Lagunitas Brewing Company, out of Petaluma, CA, is quickly becoming my new favorite brewery on the West Coast.  They’ve been consistently putting out beers ranging from traditional interpretations of old school styles to extreme offerings that push the envelope in many different ways.  Take the Lagunitas Pils for example.  Pilsner isn’t exactly the flashiest of styles, but it’s a traditional lager that’s been around for quite some time and countless interpretations have been put out by hundreds if not thousands of breweries.  Lagunitas absolutely nails it with their Pils and presents one of the best interpretations that you’ll find outside of the Czech Republic and Germany.  Crisp, dry, refreshing – It’s everything you’ll ever want in a Pilsner.   Click here for one of the coolest features ever found on a brewery website – A virtual video tasting of the Pils.

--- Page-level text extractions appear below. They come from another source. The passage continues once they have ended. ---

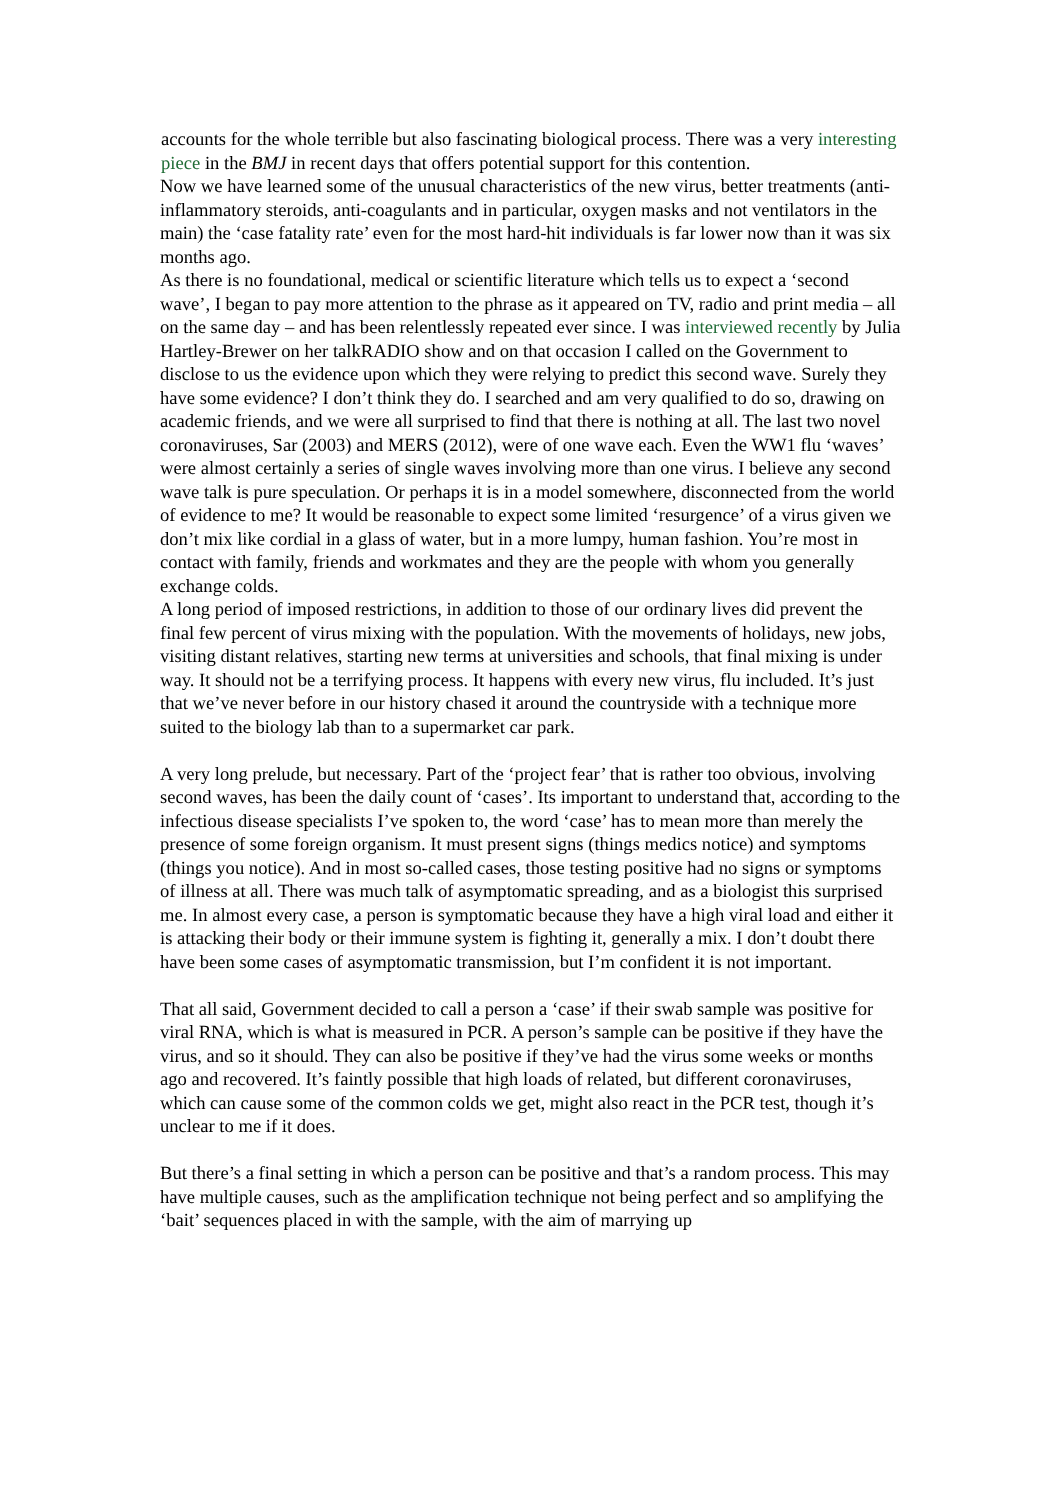accounts for the whole terrible but also fascinating biological process. There was a very interesting piece in the BMJ in recent days that offers potential support for this contention.
Now we have learned some of the unusual characteristics of the new virus, better treatments (anti-inflammatory steroids, anti-coagulants and in particular, oxygen masks and not ventilators in the main) the ‘case fatality rate’ even for the most hard-hit individuals is far lower now than it was six months ago.
As there is no foundational, medical or scientific literature which tells us to expect a ‘second wave’, I began to pay more attention to the phrase as it appeared on TV, radio and print media – all on the same day – and has been relentlessly repeated ever since. I was interviewed recently by Julia Hartley-Brewer on her talkRADIO show and on that occasion I called on the Government to disclose to us the evidence upon which they were relying to predict this second wave. Surely they have some evidence? I don’t think they do. I searched and am very qualified to do so, drawing on academic friends, and we were all surprised to find that there is nothing at all. The last two novel coronaviruses, Sar (2003) and MERS (2012), were of one wave each. Even the WW1 flu ‘waves’ were almost certainly a series of single waves involving more than one virus. I believe any second wave talk is pure speculation. Or perhaps it is in a model somewhere, disconnected from the world of evidence to me? It would be reasonable to expect some limited ‘resurgence’ of a virus given we don’t mix like cordial in a glass of water, but in a more lumpy, human fashion. You’re most in contact with family, friends and workmates and they are the people with whom you generally exchange colds.
A long period of imposed restrictions, in addition to those of our ordinary lives did prevent the final few percent of virus mixing with the population. With the movements of holidays, new jobs, visiting distant relatives, starting new terms at universities and schools, that final mixing is under way. It should not be a terrifying process. It happens with every new virus, flu included. It’s just that we’ve never before in our history chased it around the countryside with a technique more suited to the biology lab than to a supermarket car park.
A very long prelude, but necessary. Part of the ‘project fear’ that is rather too obvious, involving second waves, has been the daily count of ‘cases’. Its important to understand that, according to the infectious disease specialists I’ve spoken to, the word ‘case’ has to mean more than merely the presence of some foreign organism. It must present signs (things medics notice) and symptoms (things you notice). And in most so-called cases, those testing positive had no signs or symptoms of illness at all. There was much talk of asymptomatic spreading, and as a biologist this surprised me. In almost every case, a person is symptomatic because they have a high viral load and either it is attacking their body or their immune system is fighting it, generally a mix. I don’t doubt there have been some cases of asymptomatic transmission, but I’m confident it is not important.
That all said, Government decided to call a person a ‘case’ if their swab sample was positive for viral RNA, which is what is measured in PCR. A person’s sample can be positive if they have the virus, and so it should. They can also be positive if they’ve had the virus some weeks or months ago and recovered. It’s faintly possible that high loads of related, but different coronaviruses, which can cause some of the common colds we get, might also react in the PCR test, though it’s unclear to me if it does.
But there’s a final setting in which a person can be positive and that’s a random process. This may have multiple causes, such as the amplification technique not being perfect and so amplifying the ‘bait’ sequences placed in with the sample, with the aim of marrying up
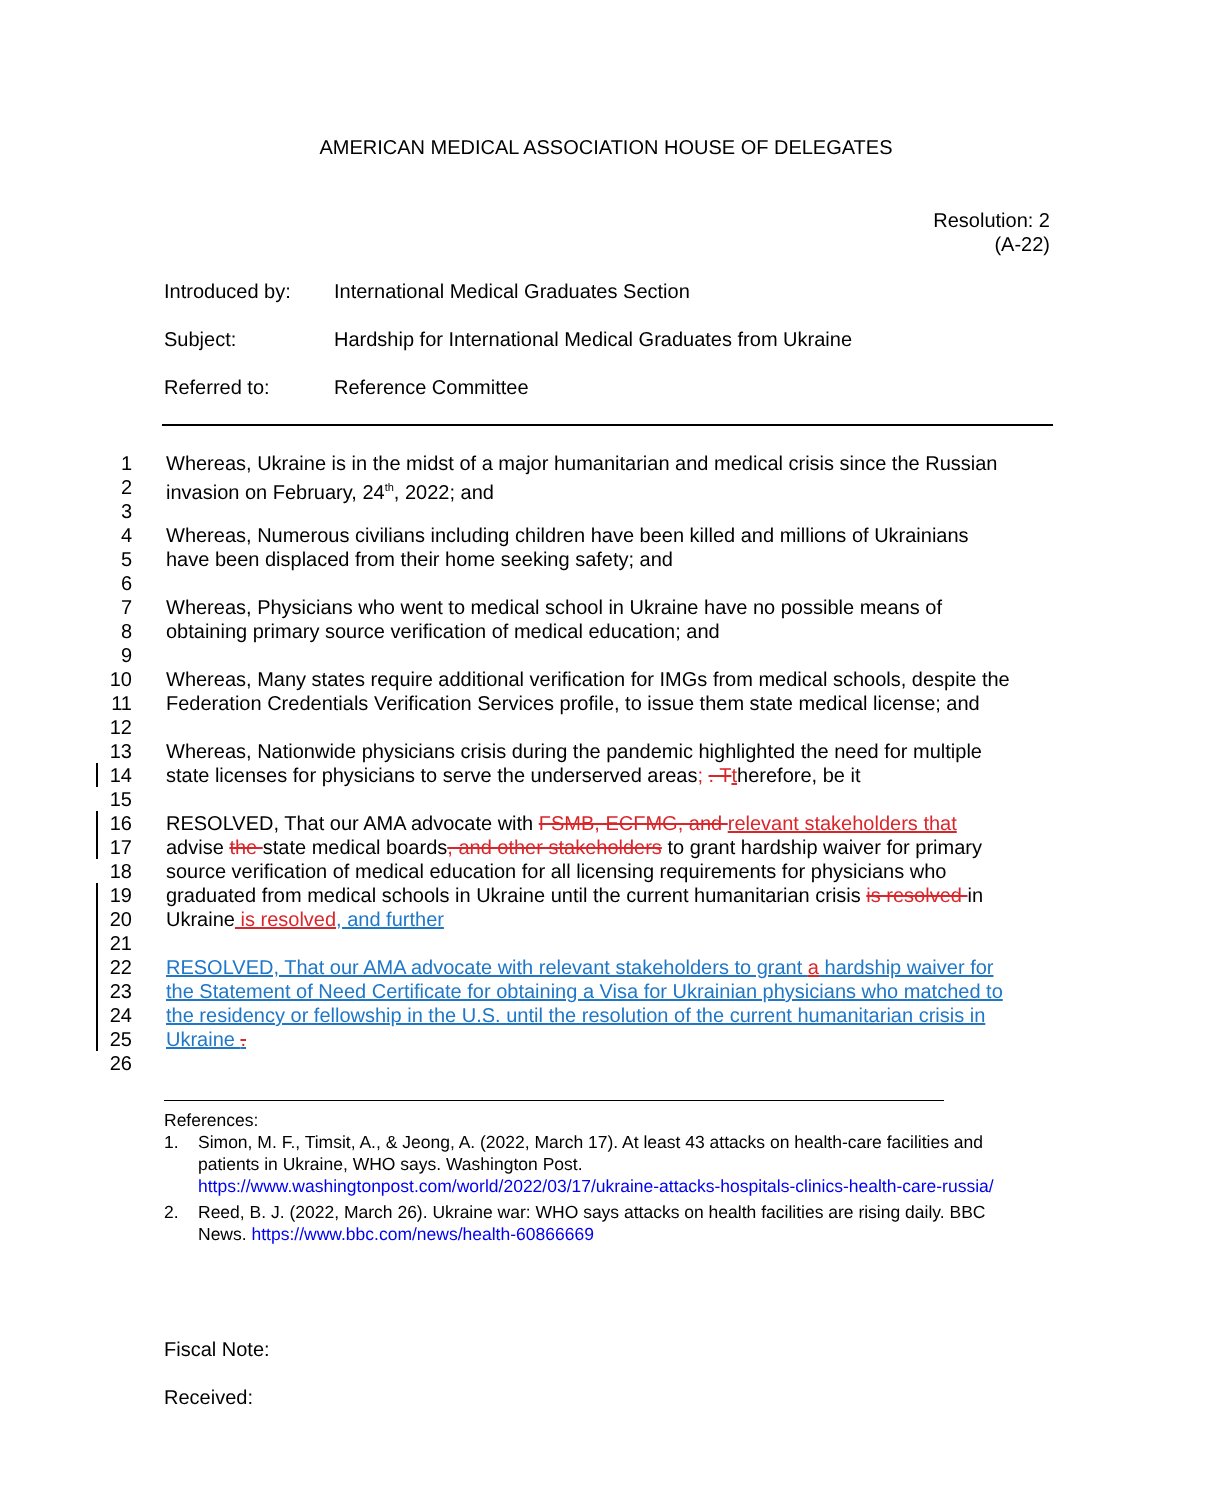AMERICAN MEDICAL ASSOCIATION HOUSE OF DELEGATES
Resolution: 2
(A-22)
Introduced by: International Medical Graduates Section
Subject: Hardship for International Medical Graduates from Ukraine
Referred to: Reference Committee
1 Whereas, Ukraine is in the midst of a major humanitarian and medical crisis since the Russian
2 invasion on February, 24<sup>th</sup>, 2022; and
3
4 Whereas, Numerous civilians including children have been killed and millions of Ukrainians
5 have been displaced from their home seeking safety; and
6
7 Whereas, Physicians who went to medical school in Ukraine have no possible means of
8 obtaining primary source verification of medical education; and
9
10 Whereas, Many states require additional verification for IMGs from medical schools, despite the
11 Federation Credentials Verification Services profile, to issue them state medical license; and
12
13 Whereas, Nationwide physicians crisis during the pandemic highlighted the need for multiple
14 state licenses for physicians to serve the underserved areas; . T therefore, be it
15
16 RESOLVED, That our AMA advocate with FSMB, ECFMG, and relevant stakeholders that
17 advise the state medical boards, and other stakeholders to grant hardship waiver for primary
18 source verification of medical education for all licensing requirements for physicians who
19 graduated from medical schools in Ukraine until the current humanitarian crisis is resolved in
20 Ukraine is resolved, and further
21
22 RESOLVED, That our AMA advocate with relevant stakeholders to grant a hardship waiver for
23 the Statement of Need Certificate for obtaining a Visa for Ukrainian physicians who matched to
24 the residency or fellowship in the U.S. until the resolution of the current humanitarian crisis in
25 Ukraine .
26
References:
1. Simon, M. F., Timsit, A., & Jeong, A. (2022, March 17). At least 43 attacks on health-care facilities and patients in Ukraine, WHO says. Washington Post. https://www.washingtonpost.com/world/2022/03/17/ukraine-attacks-hospitals-clinics-health-care-russia/
2. Reed, B. J. (2022, March 26). Ukraine war: WHO says attacks on health facilities are rising daily. BBC News. https://www.bbc.com/news/health-60866669
Fiscal Note:
Received:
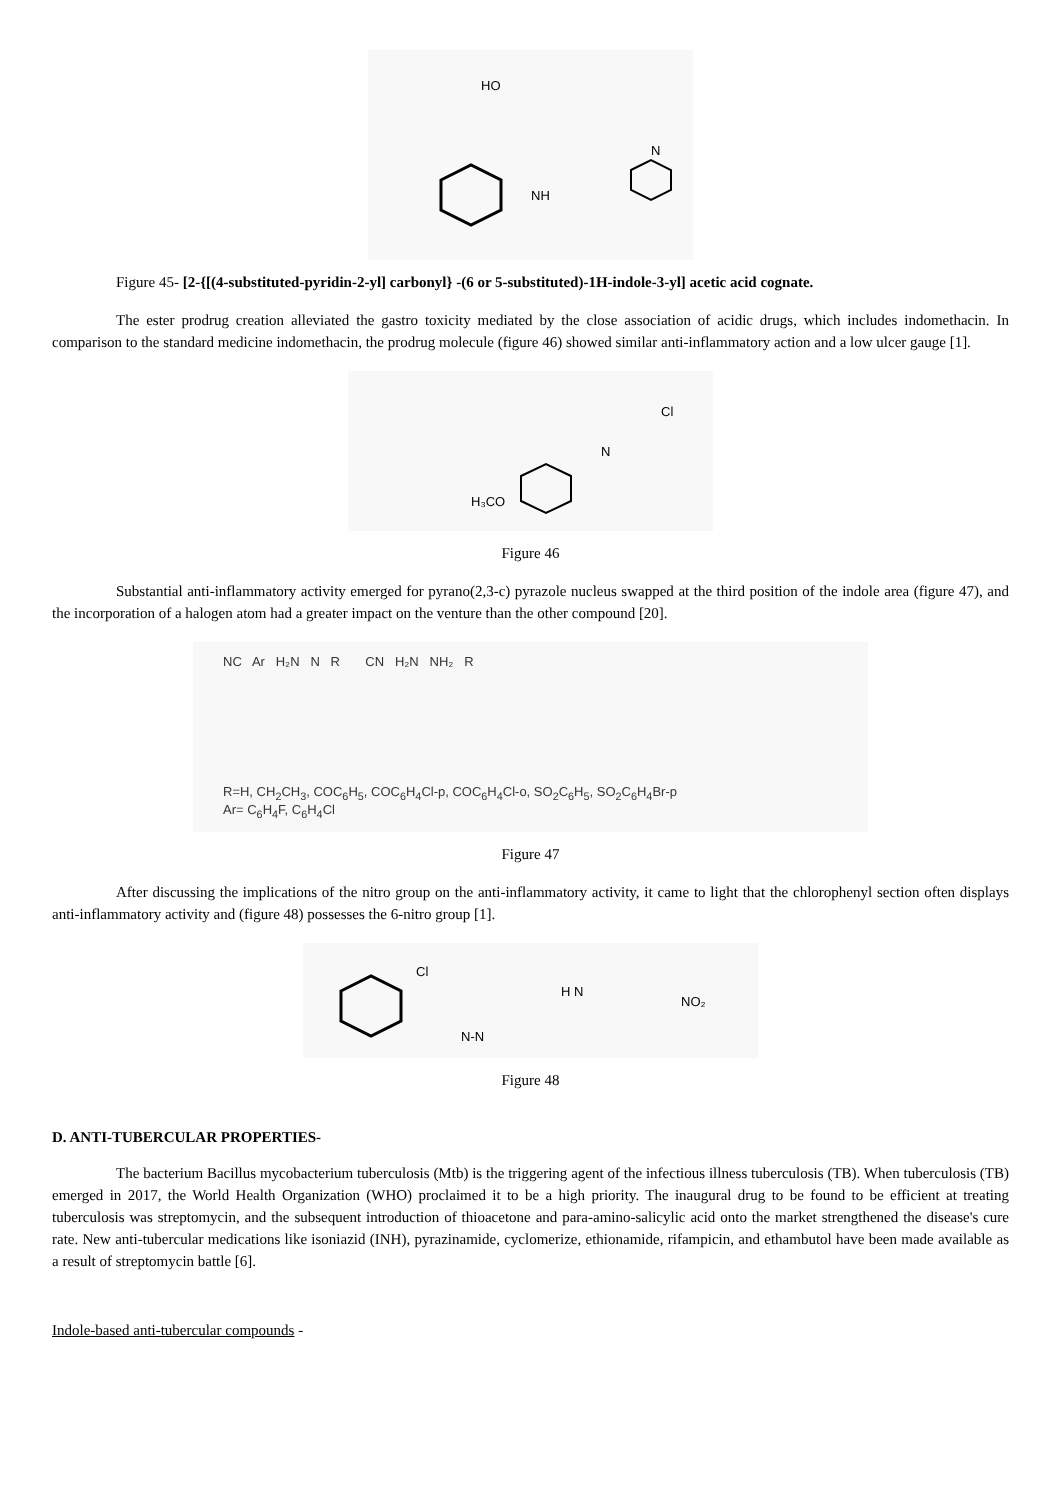NH
N
HO
Figure 45- [2-{[(4-substituted-pyridin-2-yl] carbonyl} -(6 or 5-substituted)-1H-indole-3-yl] acetic acid cognate.
The ester prodrug creation alleviated the gastro toxicity mediated by the close association of acidic drugs, which includes indomethacin. In comparison to the standard medicine indomethacin, the prodrug molecule (figure 46) showed similar anti-inflammatory action and a low ulcer gauge [1].
N
Cl
H₃CO
Figure 46
Substantial anti-inflammatory activity emerged for pyrano(2,3-c) pyrazole nucleus swapped at the third position of the indole area (figure 47), and the incorporation of a halogen atom had a greater impact on the venture than the other compound [20].
NC Ar H₂N N R CN H₂N NH₂ R
R=H, CH<sub>2</sub>CH<sub>3</sub>, COC<sub>6</sub>H<sub>5</sub>, COC<sub>6</sub>H<sub>4</sub>Cl-p, COC<sub>6</sub>H<sub>4</sub>Cl-o, SO<sub>2</sub>C<sub>6</sub>H<sub>5</sub>, SO<sub>2</sub>C<sub>6</sub>H<sub>4</sub>Br-p
Ar= C<sub>6</sub>H<sub>4</sub>F, C<sub>6</sub>H<sub>4</sub>Cl
Figure 47
After discussing the implications of the nitro group on the anti-inflammatory activity, it came to light that the chlorophenyl section often displays anti-inflammatory activity and (figure 48) possesses the 6-nitro group [1].
Cl
H N
NO₂
N-N
Figure 48
D. ANTI-TUBERCULAR PROPERTIES-
The bacterium Bacillus mycobacterium tuberculosis (Mtb) is the triggering agent of the infectious illness tuberculosis (TB). When tuberculosis (TB) emerged in 2017, the World Health Organization (WHO) proclaimed it to be a high priority. The inaugural drug to be found to be efficient at treating tuberculosis was streptomycin, and the subsequent introduction of thioacetone and para-amino-salicylic acid onto the market strengthened the disease's cure rate. New anti-tubercular medications like isoniazid (INH), pyrazinamide, cyclomerize, ethionamide, rifampicin, and ethambutol have been made available as a result of streptomycin battle [6].
Indole-based anti-tubercular compounds -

While I enjoy throwbacks to older styles as much as the next guy, lately I’ve been more into the “Extreme” categories that are about as subjective as it comes in the beer world.  My favorite beer of late from Lagunitas is their Hop Stoopid Ale.  I’m a big fan of the citrusy, grapefruity hop profiles found out West and this Imperial IPA fits the bill perfectly.  Certainly not traditional by definition, which is why it’s great to see that Lagunitas can work both sides of the beer spectrum so nicely.  Today though, I want to present a tasting on what I think is a brew that will turn any good Alehead onto Lagunitas’ hoppy vibe.  That beer, is the Little Sumpin’ Extra! Ale.

This new offering is an updated version, or I guess an amped up version, of their Little Sumpin’ Sumpin’ Ale that was brewed with a combination of wheat and barley malts as well as a huge dose of citrusy hops.  Poured from a bomber into a Paper City Brewery Pint Glass (No reason, just what was clean), you’re immediately presented with a glorious head of rich, orange-hued goodness that oozes up to the top with a tightly knit lace.  At 8%+ ABV, I barely noticed any alcohol on the nose and instead just got smacked in the face with a delicious mix of pine, resin, floral, and citrus hops.  The underlying grapefruit, similar to what you’d get from a good New Zealand Sauvignon Blanc for our wine aficionados, is present from beginning to end.  Slightly bitter on the tongue, but nothing crazy.  A nice malty backbone balances the clear abundance of hops.  I really don’t detect any of the wheat that’s mixed into the grist but that’s probably just my unsophisticated taste buds and really no fault of the brewer.  Mouthfeel is always tricky with Imperial/Double IPA’s since the hops alter your palette to a great extent.  I would say that mouthfeel is a touch dry, coats the entire pie hole evenly, but overall it’s right in the middle between light and heavy.  Drinkability for me is extremely high and I wished that I had another 22oz lined up after this one.  That said, I’m sure there are many Aleheads out there that wouldn’t be able to handle any more than a glass of this Imperial Goddess.  You pussies.

Like pretty much everything I’m drinking these days, I’ll give the Lagunitas Little Sumpin’ Extra! Ale a 3.5 hop rating.  What can I say?  I know how to pick good beer.  Availability around me is a bit tricky with this brewery and it seems that I’m missing out on some of their better offerings so I’ll be sure to keep my eyes out for anything new on the package store shelves.  If you’re into big hop bombs, which I know some of you are, make sure you grab yourself a bottle of this beauty (And the Hop Stoopid for that matter).  You won’t be disappointed.


  1. here, here. Lagunitas is an excellent brewery. All their IPA offerings I’ve had have been excellent. The beers are regularly on tap in the greater Seattle area, but I have not Little Sumpin’ Extra. I’m sure I can convince my local pub to pick it up on tap.

  2. I cracked into a few bottles of Lagunitas’ A Little Sumpin’ Sumpin’ Ale on Saturday per your recommendation, Doc – a tremendous brew. I can’t believe it’s an American Pale Wheat – a massive blast of citrus and pine with glorious bitterness on the balance. Thanks for turning us onto the Sumpin’ series!